Federico Rosei

Canada Research Chair in Nanostructured Materials

Tier 1 - 2017-11-01
Université du Québec, Institut national de recherche scientifique
Natural Sciences and Engineering


Research involves

Investigating nanostructured materials (systems with nanoscale dimensions) that could be the key to mastering promising new technologies, such as solar cells.

Research relevance

This research could lead to new functional materials with unprecedented physical and chemical properties that will support technological breakthroughs in energy, electronics and health.

The Dawn of the Nanomaterials Age

Materials—both very simple ones and composite or advanced ones—have always been important to human society. In fact, our prehistoric eras are named after the materials that defined them, such as the Stone Age, the Bronze Age and the Iron Age.

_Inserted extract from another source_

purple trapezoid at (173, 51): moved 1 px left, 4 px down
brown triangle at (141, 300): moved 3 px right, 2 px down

Our present age could very well be called the Advanced Materials or Nanomaterials Age. This is because there has been explosive growth in materials research, especially in nanoscience, which studies the properties of materials at the nano scale. This growth is making the most of new instruments for synthesizing and characterizing materials. Scanning probe microscopy techniques are a good example: they allow us to visualize and modify surfaces at the atomic scale. New nanostructured materials are expected to provide society with radically new technologies in the years to come.

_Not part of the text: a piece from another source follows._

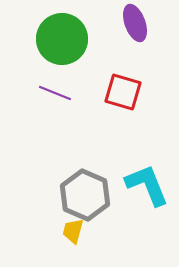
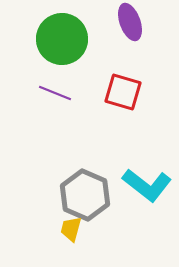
purple ellipse: moved 5 px left, 1 px up
cyan L-shape: rotated 150 degrees clockwise
yellow trapezoid: moved 2 px left, 2 px up
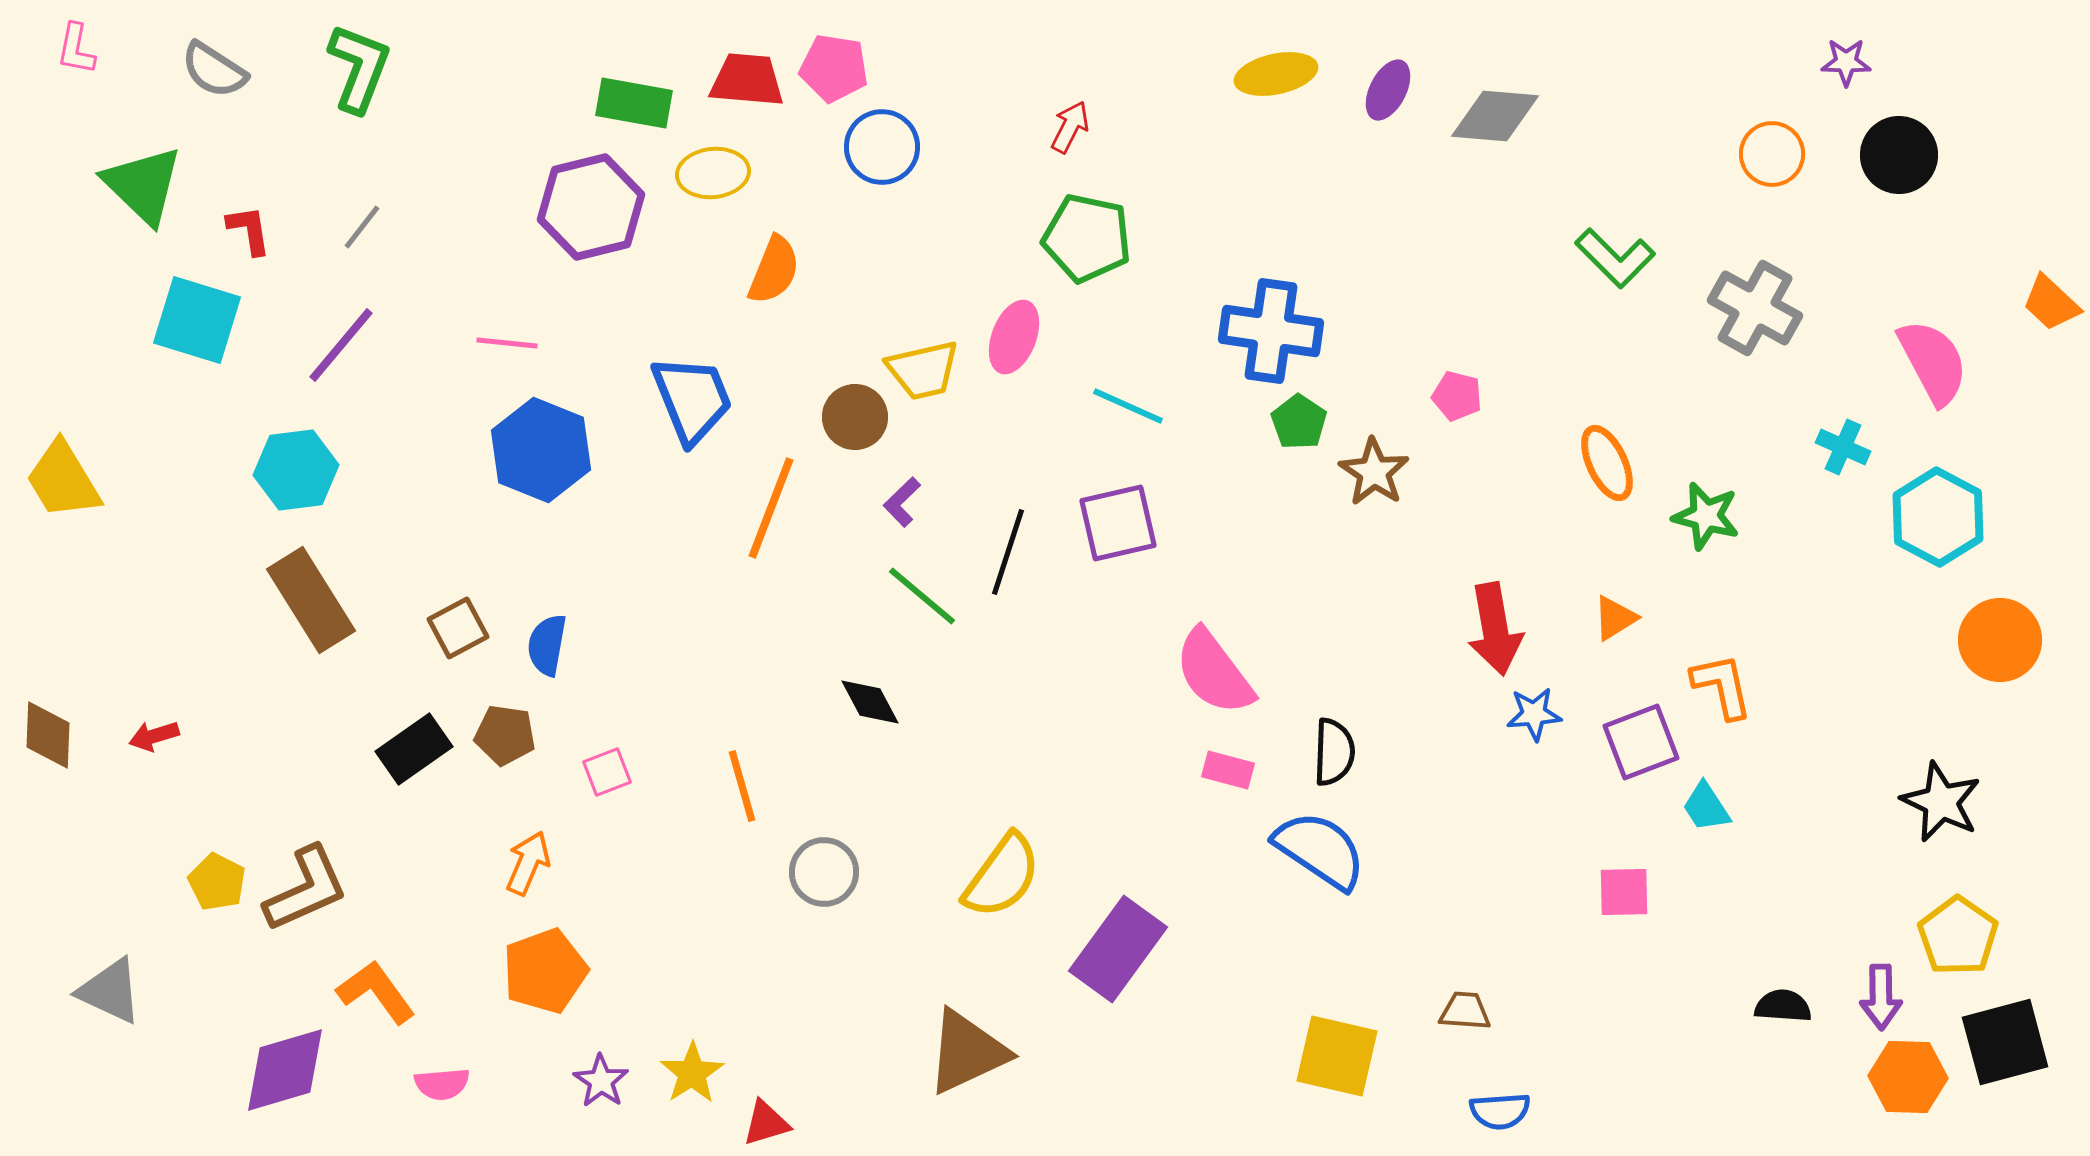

As innovation in materials science and engineering relies more and more on our ability to understand and control what materials can do, “materials by design” are becoming a reality. Dr. Federico Rosei, Canada Research Chair in Nanostructured Materials, is working on understanding the synthesis, processing and characterization of nanomaterials—work that could support the development of systems with tailor-made properties.

To do this, Rosei and his research team are correlating structure (morphology and composition) with properties in different classes of multifunctional materials and investigating dynamic properties.  Ultimately, their work could lead to new insights that support technological breakthroughs in energy, electronics and health, consolidating Canada’s leadership in advanced materials.